そして新作『エタニティ』について、大島早紀子は語る。
「(身体に付箋をたくさん付けるシーンについて)付箋をつけていくのは、肩書きだったり、職業だったりいろいろと考えられるけど、一番初めは記憶を表すつもりだった。自分が失っていく記憶とか変容してしまう肉体とか、(白河が持って踊る)鞄の中は時間だったり記憶だったり、一生懸命残そうと努力するけれど、どんどん失われていくようなイメージ。そこには失われていく付箋がまるで川のようにが流れている。
それは、ギリシャ神話にある死後の世界の川。その水を飲むと生前の記憶をすべて無くして死者になる、と言われるレテ川のよう。それは恐ろしいことでもあるけれど、神様から与えられた愛なのだ。魂をこの世の束縛から解放することになるから。

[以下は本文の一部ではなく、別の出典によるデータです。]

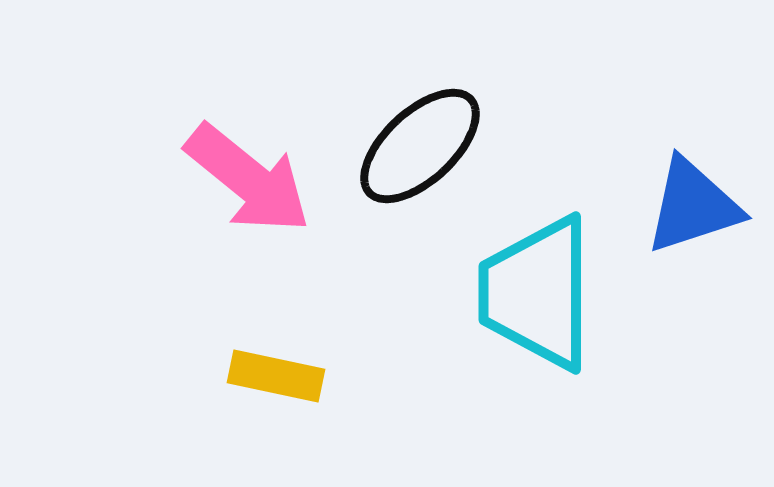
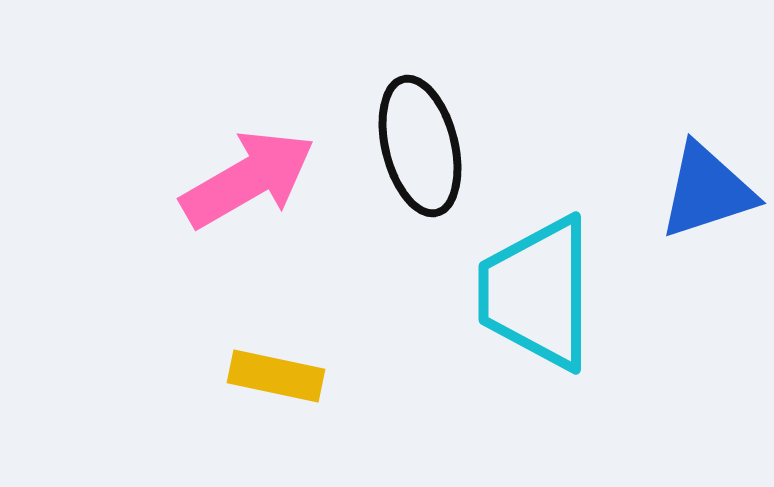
black ellipse: rotated 61 degrees counterclockwise
pink arrow: rotated 69 degrees counterclockwise
blue triangle: moved 14 px right, 15 px up
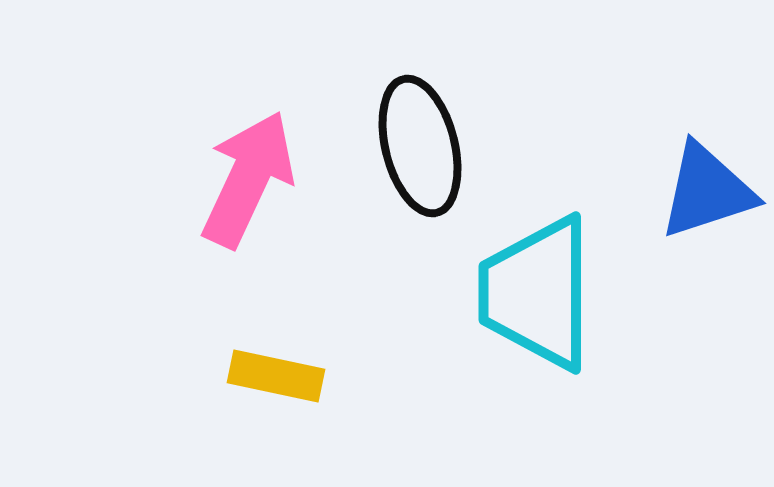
pink arrow: rotated 35 degrees counterclockwise
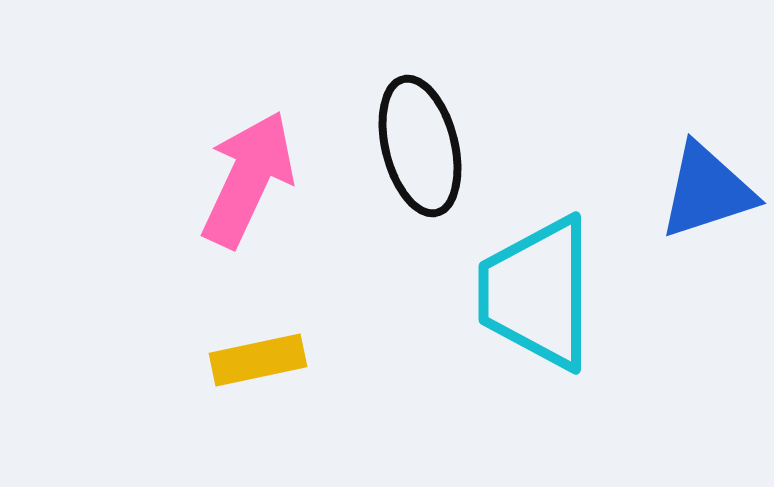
yellow rectangle: moved 18 px left, 16 px up; rotated 24 degrees counterclockwise
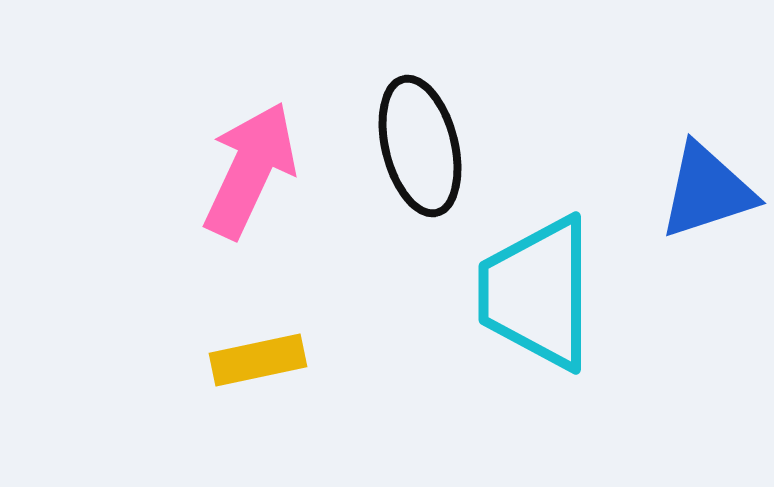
pink arrow: moved 2 px right, 9 px up
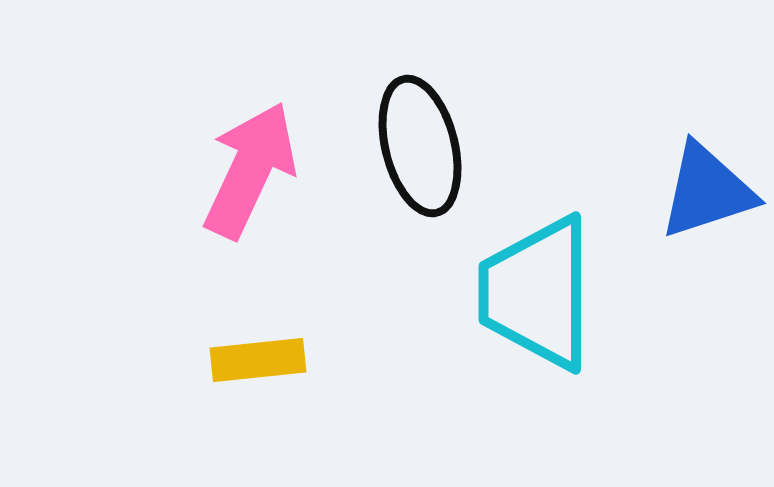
yellow rectangle: rotated 6 degrees clockwise
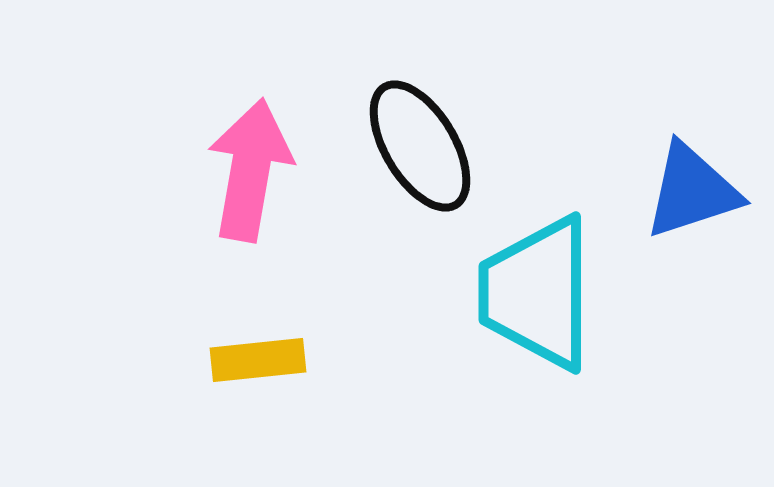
black ellipse: rotated 17 degrees counterclockwise
pink arrow: rotated 15 degrees counterclockwise
blue triangle: moved 15 px left
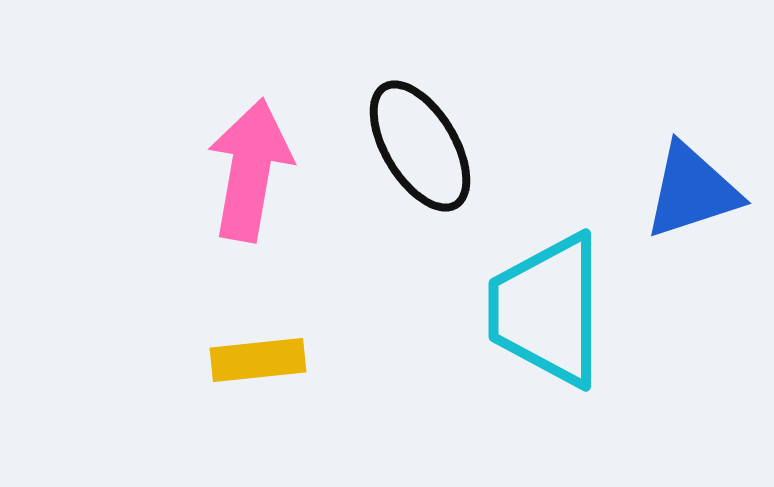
cyan trapezoid: moved 10 px right, 17 px down
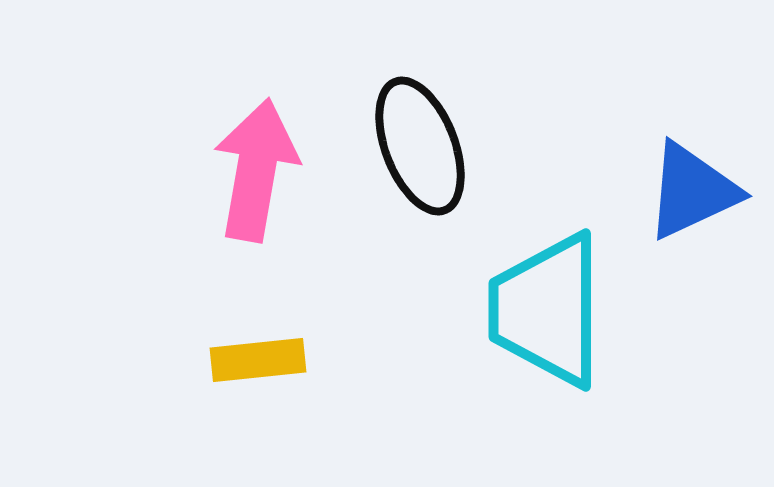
black ellipse: rotated 10 degrees clockwise
pink arrow: moved 6 px right
blue triangle: rotated 7 degrees counterclockwise
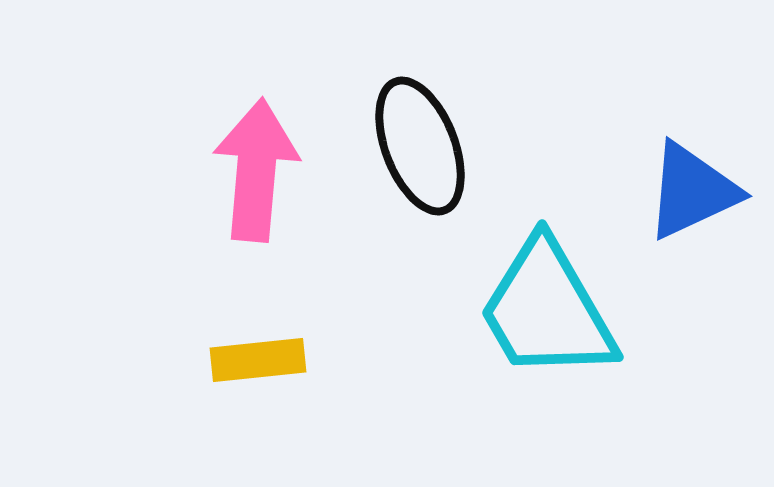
pink arrow: rotated 5 degrees counterclockwise
cyan trapezoid: rotated 30 degrees counterclockwise
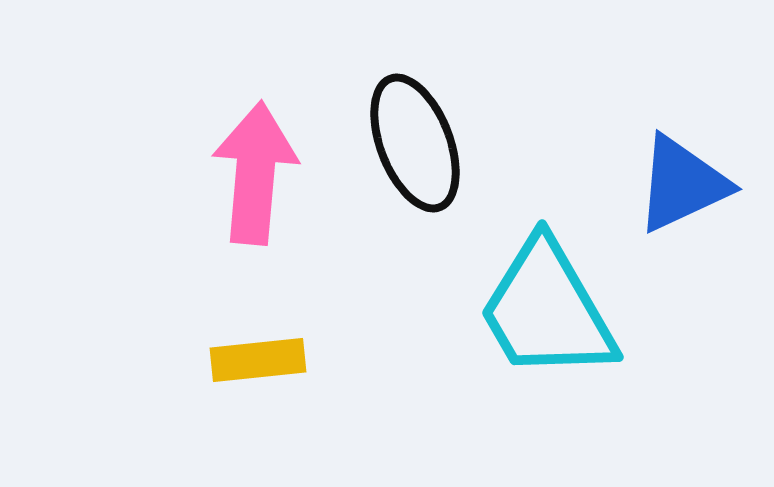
black ellipse: moved 5 px left, 3 px up
pink arrow: moved 1 px left, 3 px down
blue triangle: moved 10 px left, 7 px up
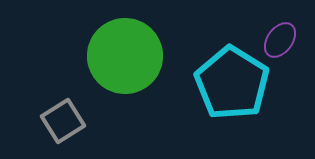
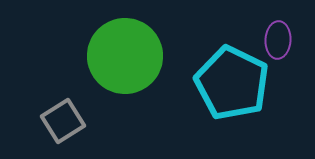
purple ellipse: moved 2 px left; rotated 33 degrees counterclockwise
cyan pentagon: rotated 6 degrees counterclockwise
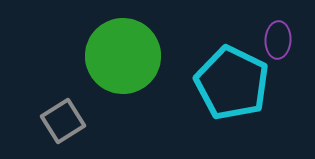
green circle: moved 2 px left
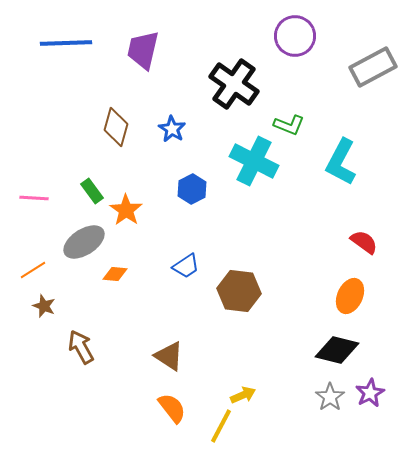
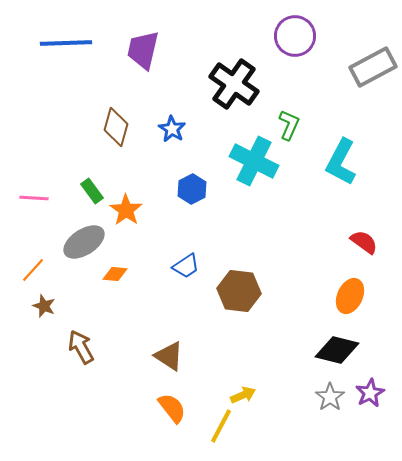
green L-shape: rotated 88 degrees counterclockwise
orange line: rotated 16 degrees counterclockwise
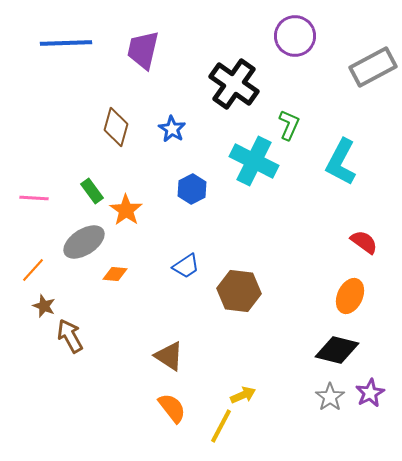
brown arrow: moved 11 px left, 11 px up
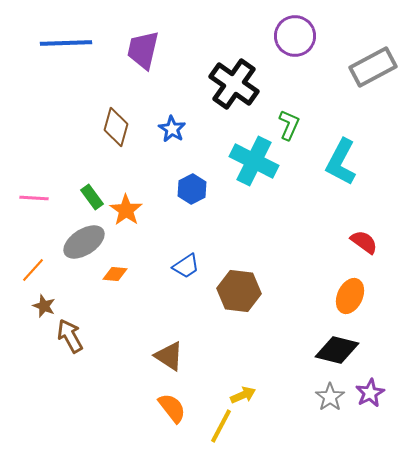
green rectangle: moved 6 px down
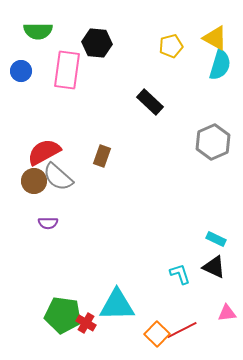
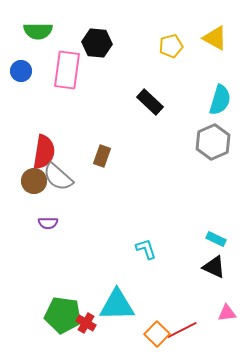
cyan semicircle: moved 35 px down
red semicircle: rotated 128 degrees clockwise
cyan L-shape: moved 34 px left, 25 px up
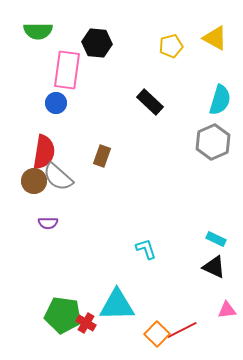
blue circle: moved 35 px right, 32 px down
pink triangle: moved 3 px up
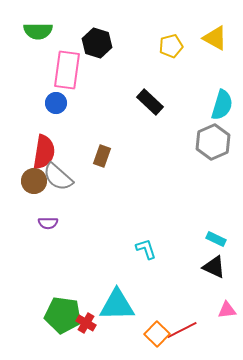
black hexagon: rotated 12 degrees clockwise
cyan semicircle: moved 2 px right, 5 px down
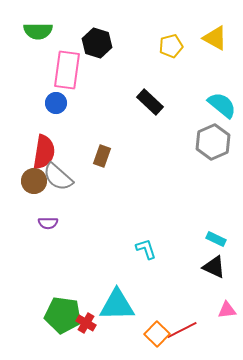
cyan semicircle: rotated 68 degrees counterclockwise
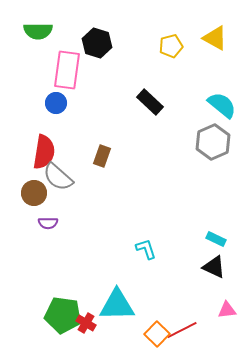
brown circle: moved 12 px down
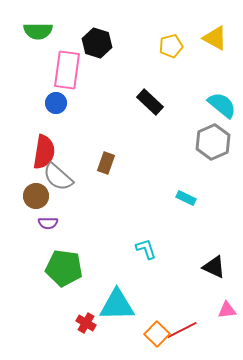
brown rectangle: moved 4 px right, 7 px down
brown circle: moved 2 px right, 3 px down
cyan rectangle: moved 30 px left, 41 px up
green pentagon: moved 1 px right, 47 px up
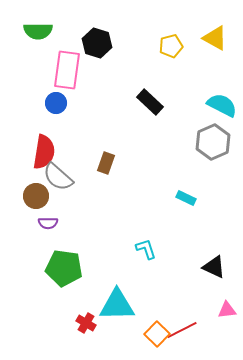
cyan semicircle: rotated 12 degrees counterclockwise
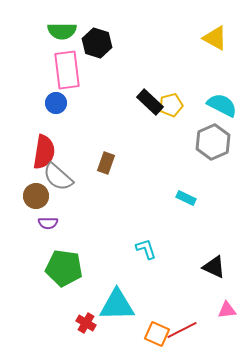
green semicircle: moved 24 px right
yellow pentagon: moved 59 px down
pink rectangle: rotated 15 degrees counterclockwise
orange square: rotated 20 degrees counterclockwise
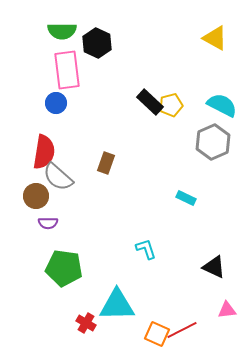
black hexagon: rotated 8 degrees clockwise
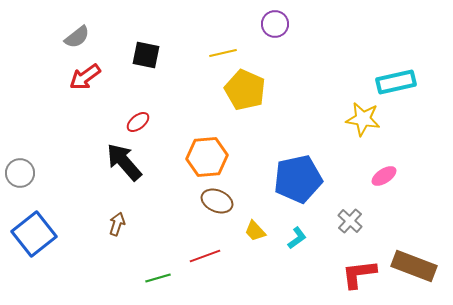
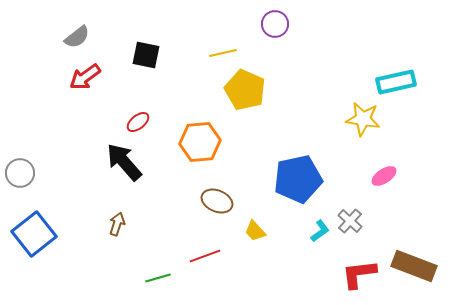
orange hexagon: moved 7 px left, 15 px up
cyan L-shape: moved 23 px right, 7 px up
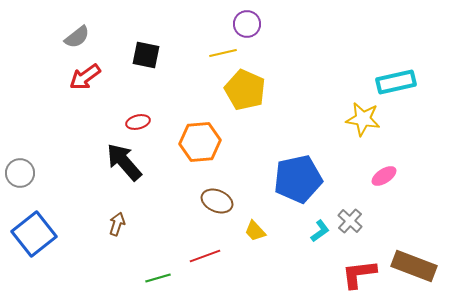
purple circle: moved 28 px left
red ellipse: rotated 25 degrees clockwise
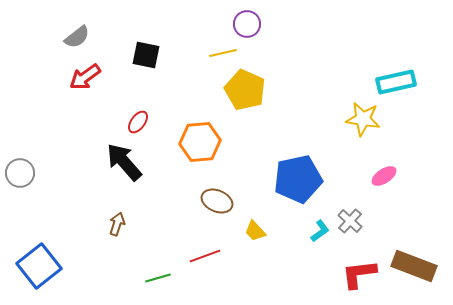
red ellipse: rotated 40 degrees counterclockwise
blue square: moved 5 px right, 32 px down
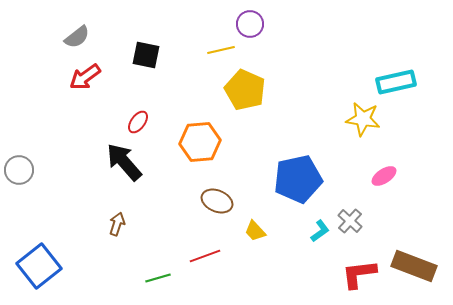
purple circle: moved 3 px right
yellow line: moved 2 px left, 3 px up
gray circle: moved 1 px left, 3 px up
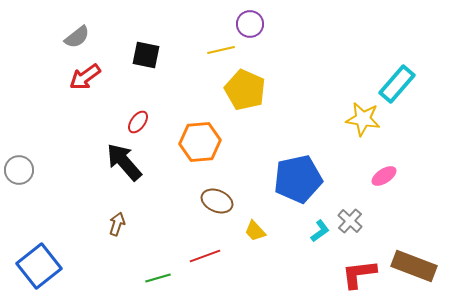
cyan rectangle: moved 1 px right, 2 px down; rotated 36 degrees counterclockwise
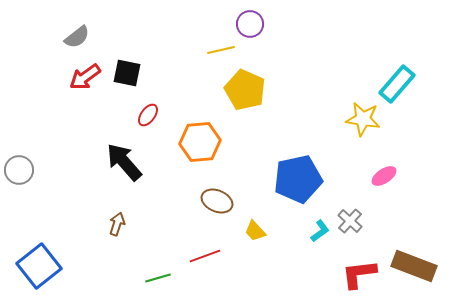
black square: moved 19 px left, 18 px down
red ellipse: moved 10 px right, 7 px up
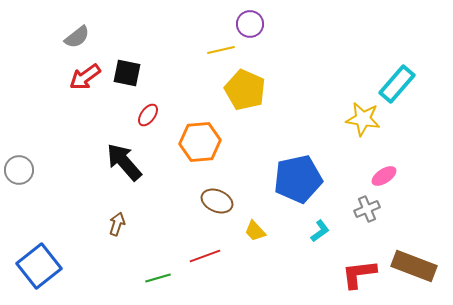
gray cross: moved 17 px right, 12 px up; rotated 25 degrees clockwise
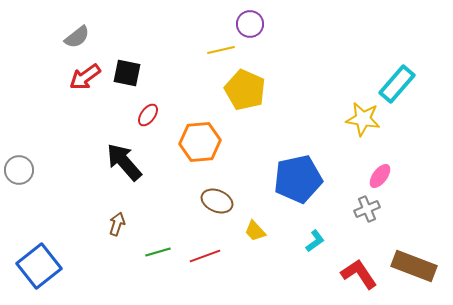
pink ellipse: moved 4 px left; rotated 20 degrees counterclockwise
cyan L-shape: moved 5 px left, 10 px down
red L-shape: rotated 63 degrees clockwise
green line: moved 26 px up
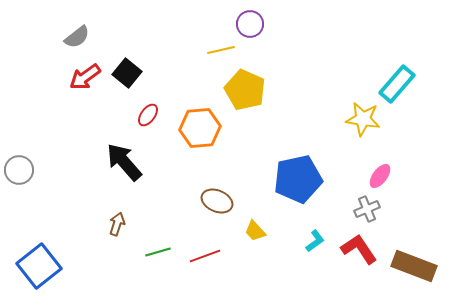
black square: rotated 28 degrees clockwise
orange hexagon: moved 14 px up
red L-shape: moved 25 px up
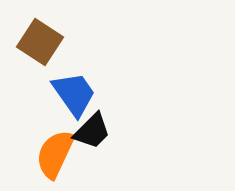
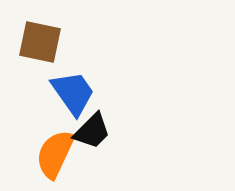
brown square: rotated 21 degrees counterclockwise
blue trapezoid: moved 1 px left, 1 px up
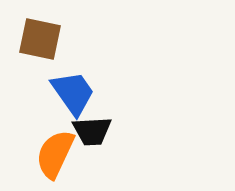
brown square: moved 3 px up
black trapezoid: rotated 42 degrees clockwise
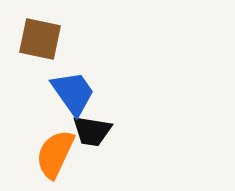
black trapezoid: rotated 12 degrees clockwise
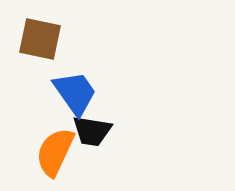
blue trapezoid: moved 2 px right
orange semicircle: moved 2 px up
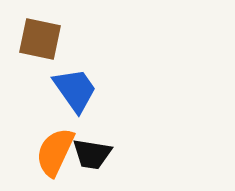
blue trapezoid: moved 3 px up
black trapezoid: moved 23 px down
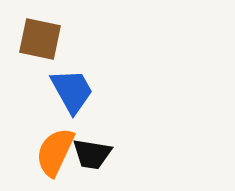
blue trapezoid: moved 3 px left, 1 px down; rotated 6 degrees clockwise
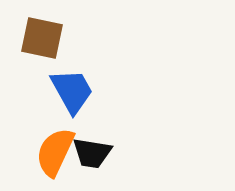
brown square: moved 2 px right, 1 px up
black trapezoid: moved 1 px up
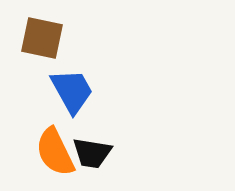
orange semicircle: rotated 51 degrees counterclockwise
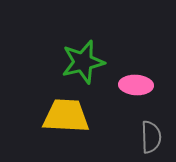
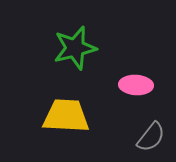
green star: moved 8 px left, 14 px up
gray semicircle: rotated 40 degrees clockwise
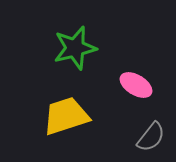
pink ellipse: rotated 28 degrees clockwise
yellow trapezoid: rotated 21 degrees counterclockwise
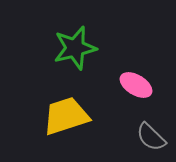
gray semicircle: rotated 96 degrees clockwise
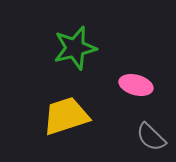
pink ellipse: rotated 16 degrees counterclockwise
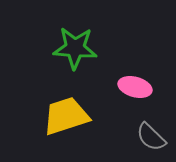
green star: rotated 18 degrees clockwise
pink ellipse: moved 1 px left, 2 px down
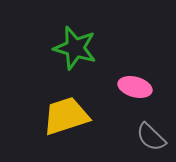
green star: rotated 12 degrees clockwise
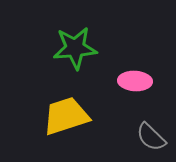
green star: rotated 21 degrees counterclockwise
pink ellipse: moved 6 px up; rotated 12 degrees counterclockwise
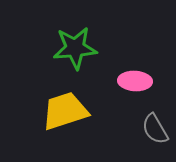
yellow trapezoid: moved 1 px left, 5 px up
gray semicircle: moved 4 px right, 8 px up; rotated 16 degrees clockwise
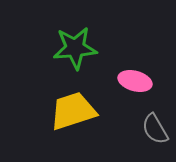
pink ellipse: rotated 12 degrees clockwise
yellow trapezoid: moved 8 px right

そうしたことが下敷きにもあって、ここでは記憶の川。この一枚のかけら(付箋)が記憶だったり、思い出だったり、時間だったり、もしくはそのような言葉にはならない光だったり、ただの白いものでもいい。動きといっしょに現れるもの、動きの中から放射されるもの、発散されてくるもの、それらでなくてもオーラが出てパッーと輝くこともある。そうしたものをを可視化している。そういうふうに身体から表出するもの-----命だったり生命力だったり、儚いものだからこその力強い力となるもの、それこそが本当の舞踊の力だし、凝縮した時間の中に永遠に通じる瞬間とか、異なった垂直の時間が流れる、それは舞踊の力の中には絶対あると思う。それを白河さんの身体を使って探したい、というのが『エタニティ』のテーマとなる」
白河直子は「大島さんと今までずっと一緒に活動してきて、初期の頃の感覚とずっと変わらない。彼女はずっとそれを追い求めているな、と感じる。いろいろとデコレーションされたりとかはあるけれど、ダンスを始めた頃と本質は変わらない。いつもストレートに追い求めている。踊っていると、「やっぱりあるなー」と思えて、ダンサーとして大島作品を踊ってきてほんとうにうれしい。90年代からだからもう26、7年になると思うけれど」
日本のコンテンポラリー・ダンスの記憶すべき最新作『エタニティ』は、生命と死がクロスし、魂の根源的解放を試みる舞台となるだろう。H・アール・カオスの最新作の幕が、いよいよ開く。